◆ Exercise aim
Copy every line of the records below word for word, leaving out the pictures.

Saved data entries
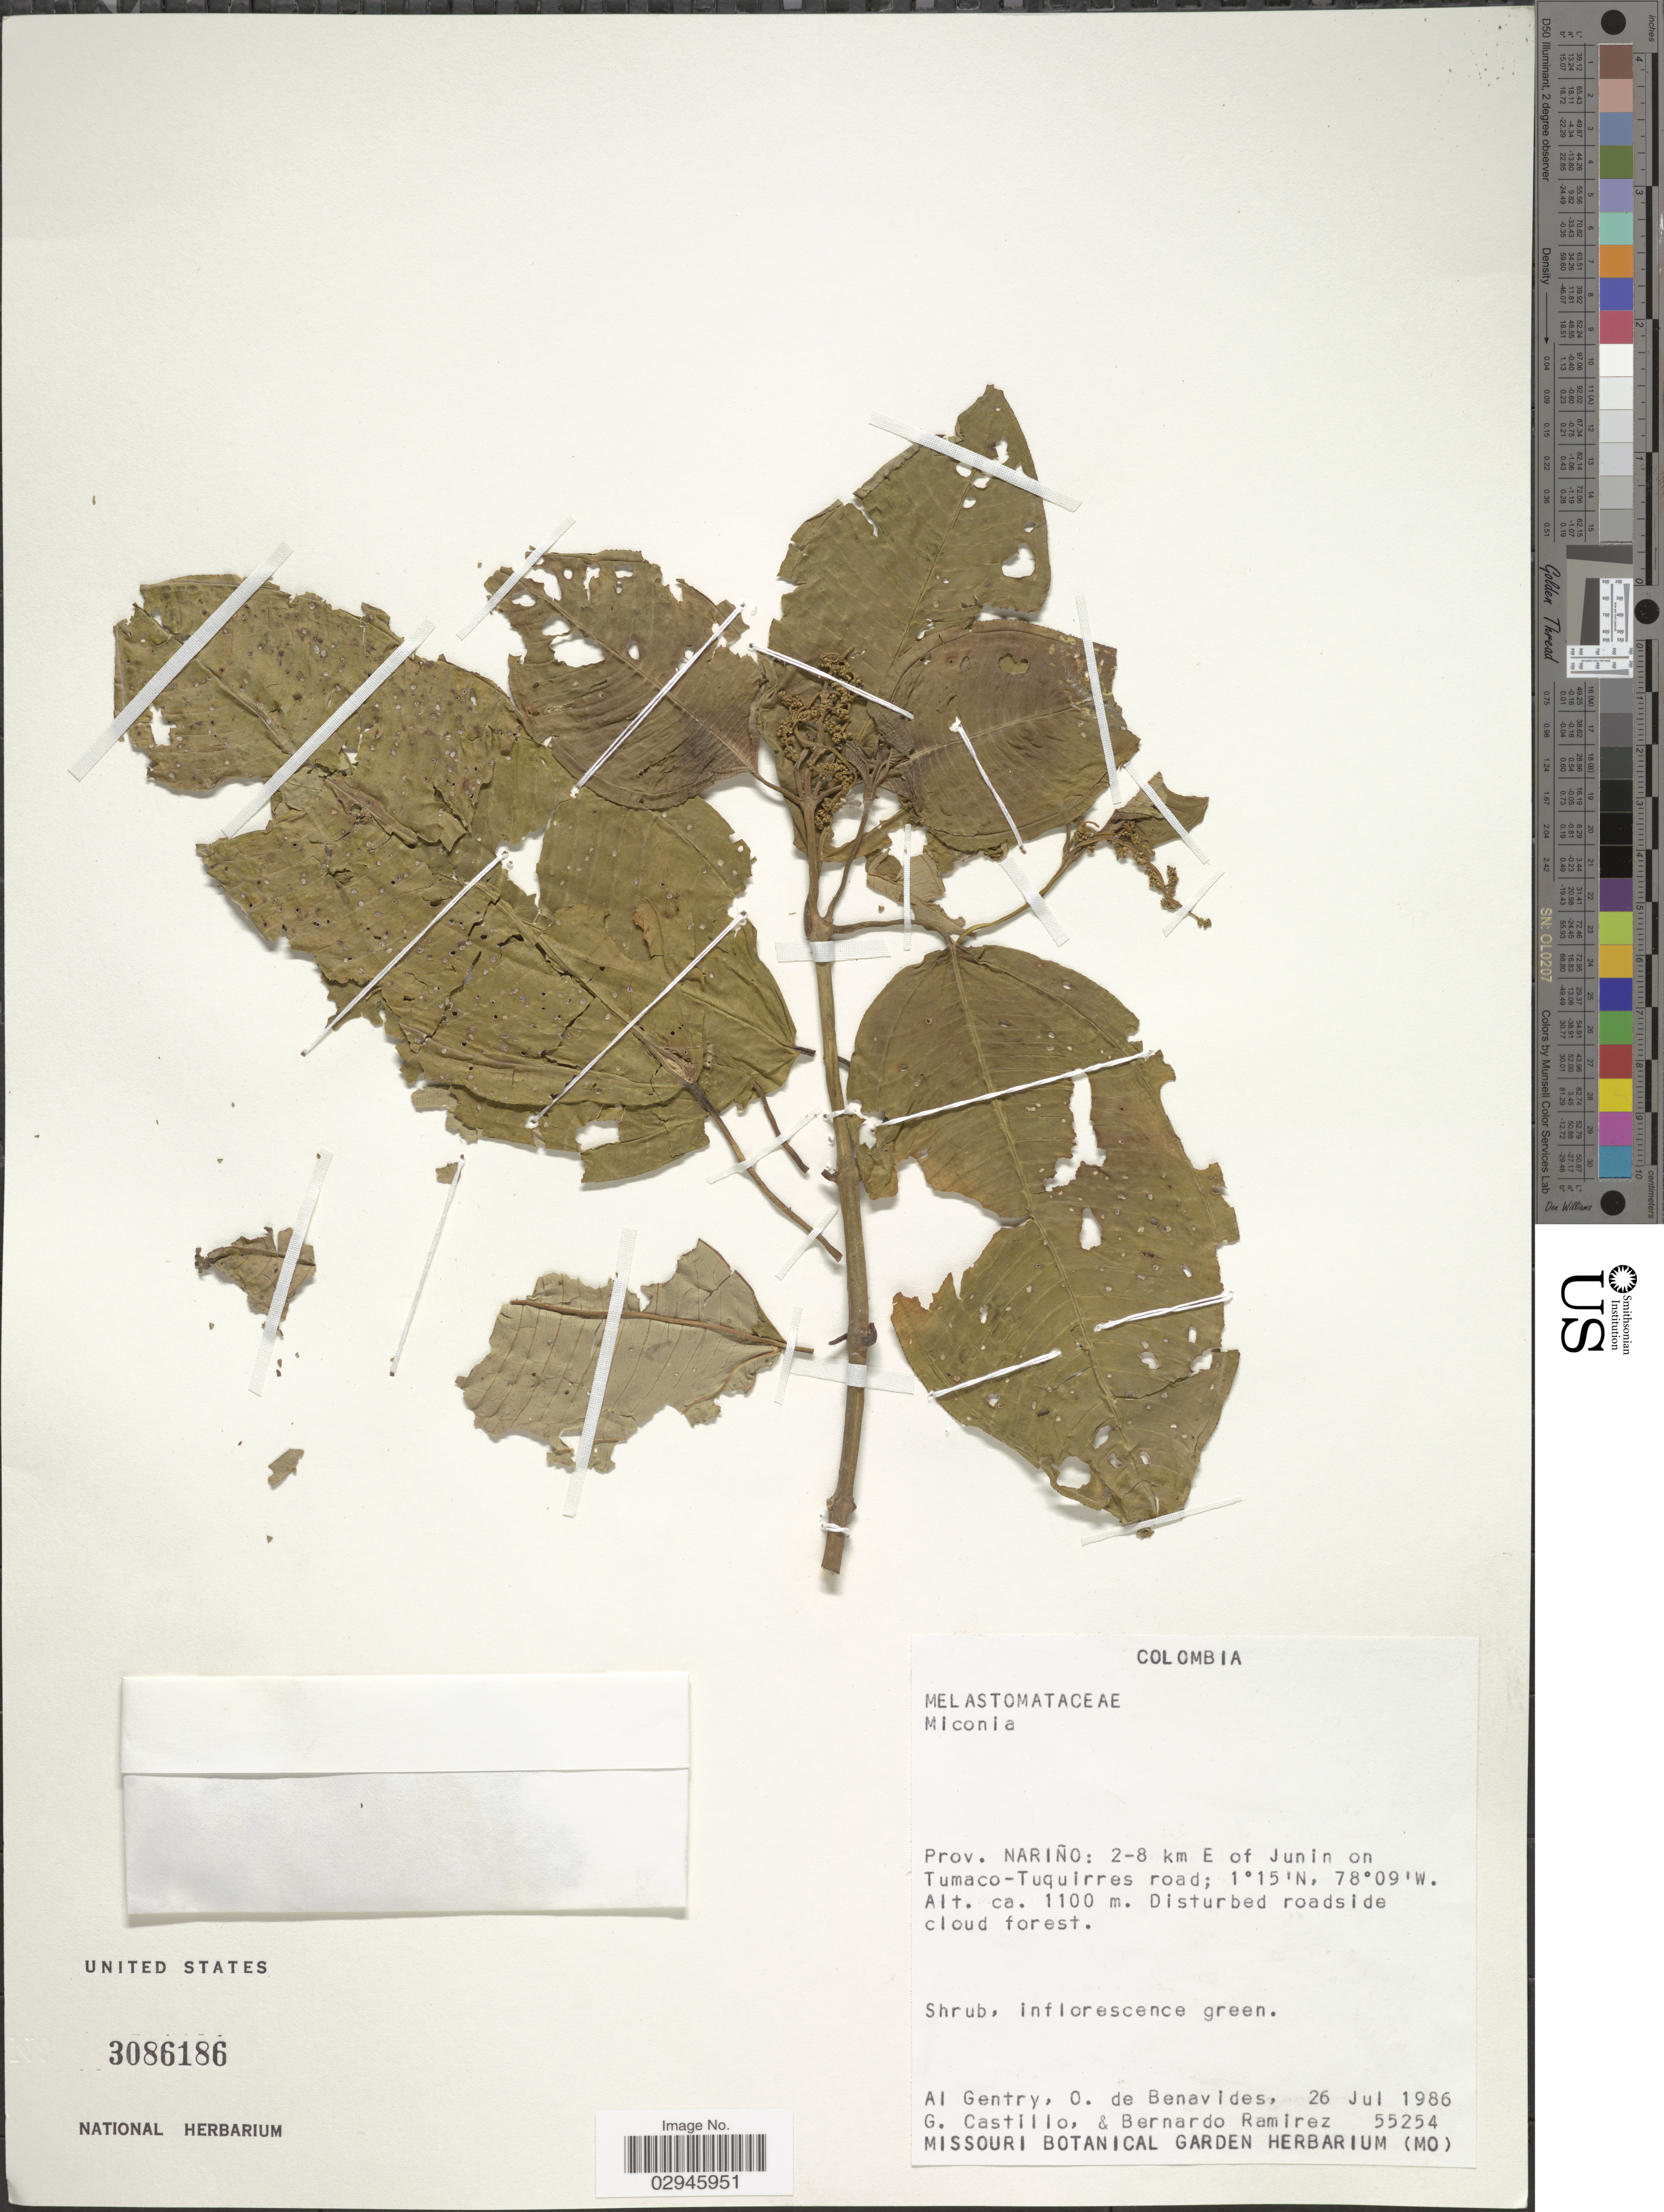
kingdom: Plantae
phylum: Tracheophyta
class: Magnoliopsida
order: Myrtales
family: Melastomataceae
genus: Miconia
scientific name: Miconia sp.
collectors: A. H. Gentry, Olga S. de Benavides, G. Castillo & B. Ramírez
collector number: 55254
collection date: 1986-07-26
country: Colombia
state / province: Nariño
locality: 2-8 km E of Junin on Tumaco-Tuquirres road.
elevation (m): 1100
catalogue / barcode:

◆ Expected answer
kingdom: Plantae
phylum: Tracheophyta
class: Magnoliopsida
order: Myrtales
family: Melastomataceae
genus: Miconia
scientific name: Miconia sp.
collectors: A. H. Gentry, Olga S. de Benavides, G. Castillo & B. Ramírez
collector number: 55254
collection date: 1986-07-26
country: Colombia
state / province: Nariño
locality: 2-8 km E of Junin on Tumaco-Tuquirres road.
elevation (m): 1100
catalogue / barcode:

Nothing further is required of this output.